• **Task prompt**
A faithful transcript of all the lines below, with no pictures, is the goal here.

[Records from a dataset]
Start of Block

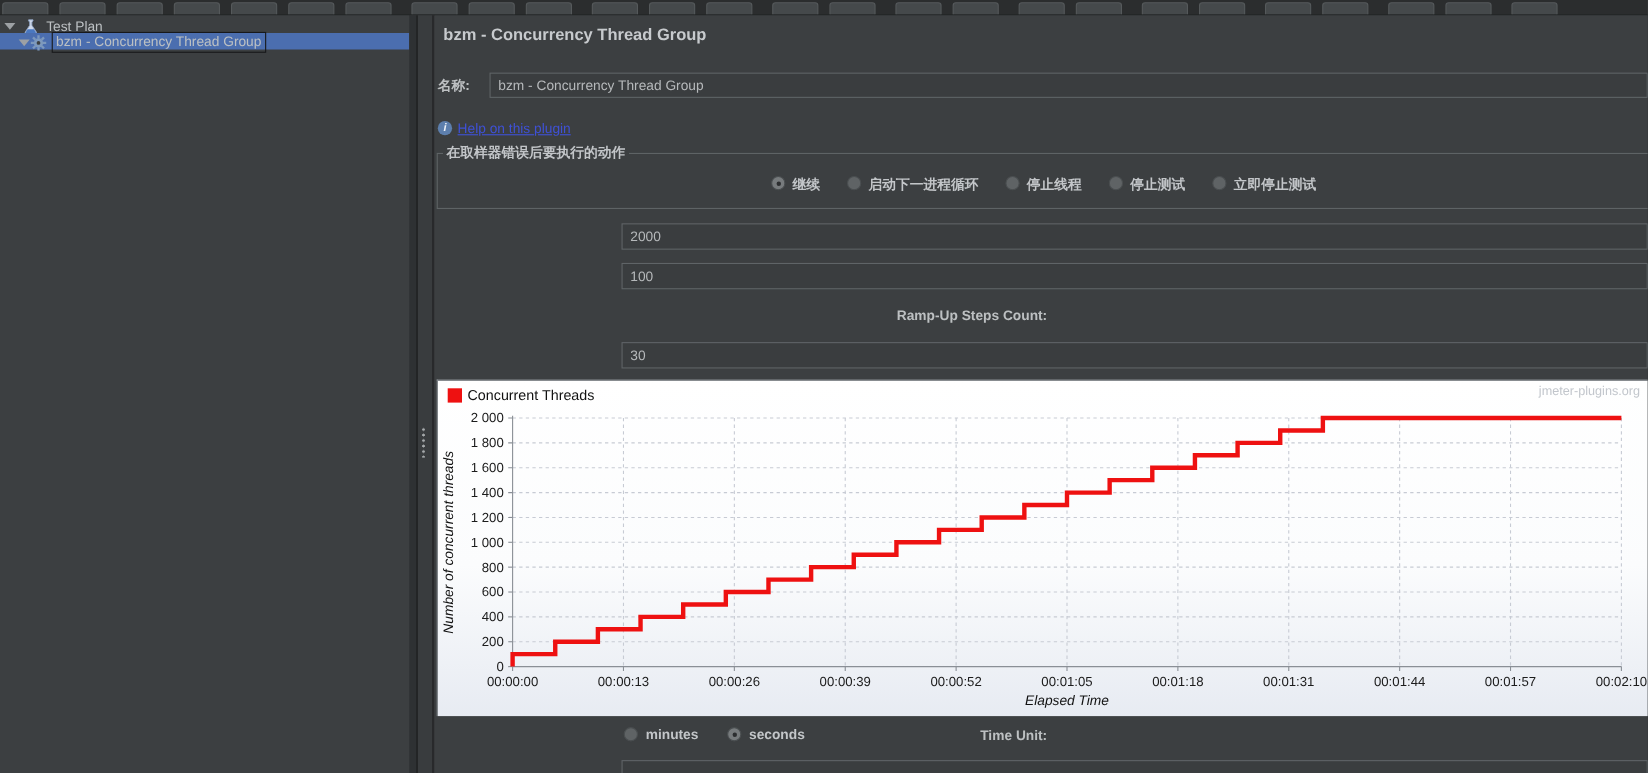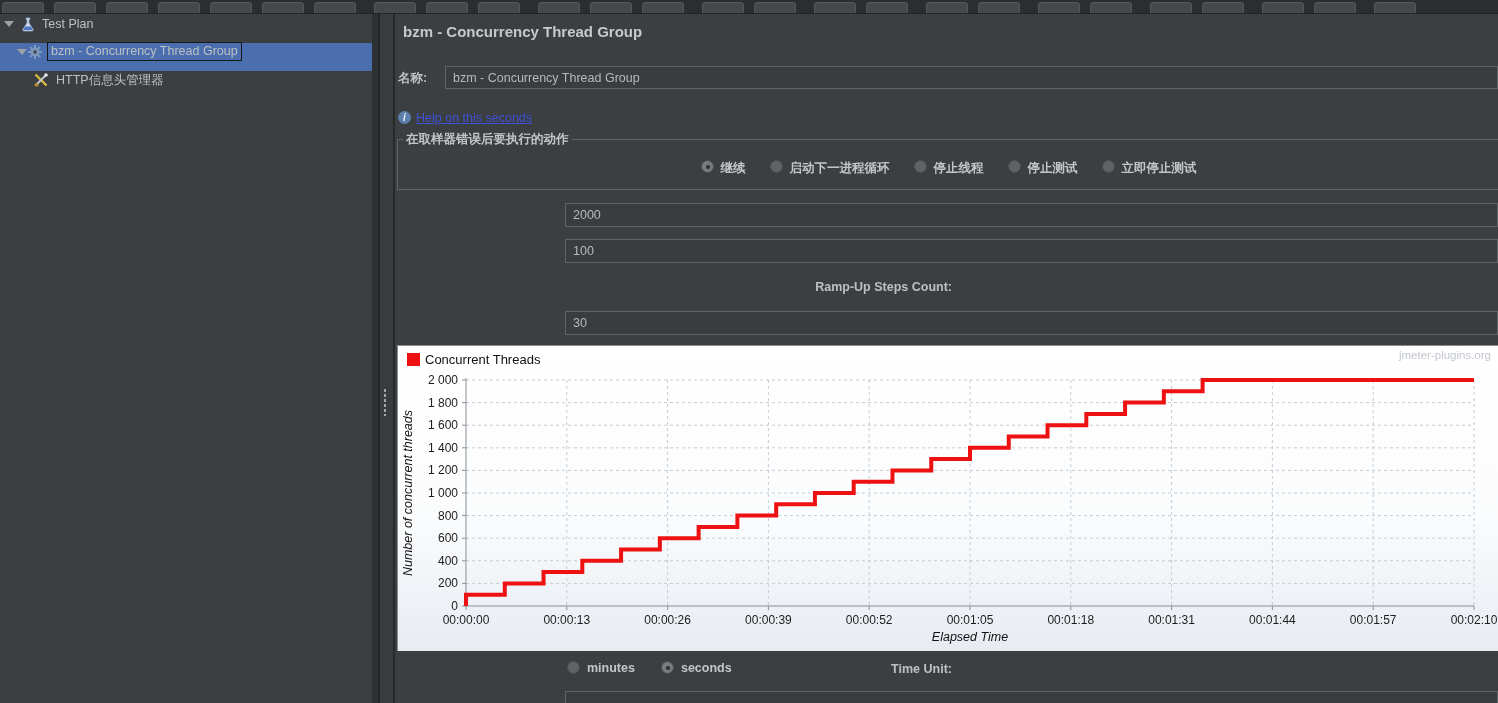--- a/index.html
+++ b/index.html
@@ -13,7 +13,7 @@
           border:1px solid #55595b;border-radius:3px;}
   
   #tree{position:absolute;left:0;top:14px;width:372px;height:689px;background:#3c3f41;}
-  .tree-row{position:relative;height:28px;line-height:18px;font-size:12.5px;color:#bcc0c3;
+  .tree-row{position:relative;height:15px;line-height:18px;font-size:12.5px;color:#bcc0c3;
             white-space:nowrap;cursor:default;}
   .tree-row.selected{background:#4b6eaf;}
   .tree-tri{position:absolute;top:6px;width:0;height:0;border-left:5px solid transparent;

End of Block

• **Reply to the exercise**
--- a/index.html
+++ b/index.html
@@ -13,7 +13,7 @@
           border:1px solid #55595b;border-radius:3px;}
   
   #tree{position:absolute;left:0;top:14px;width:372px;height:689px;background:#3c3f41;}
-  .tree-row{position:relative;height:28px;line-height:18px;font-size:12.5px;color:#bcc0c3;
+  .tree-row{position:relative;height:15px;line-height:18px;font-size:12.5px;color:#bcc0c3;
             white-space:nowrap;cursor:default;}
   .tree-row.selected{background:#4b6eaf;}
   .tree-tri{position:absolute;top:6px;width:0;height:0;border-left:5px solid transparent;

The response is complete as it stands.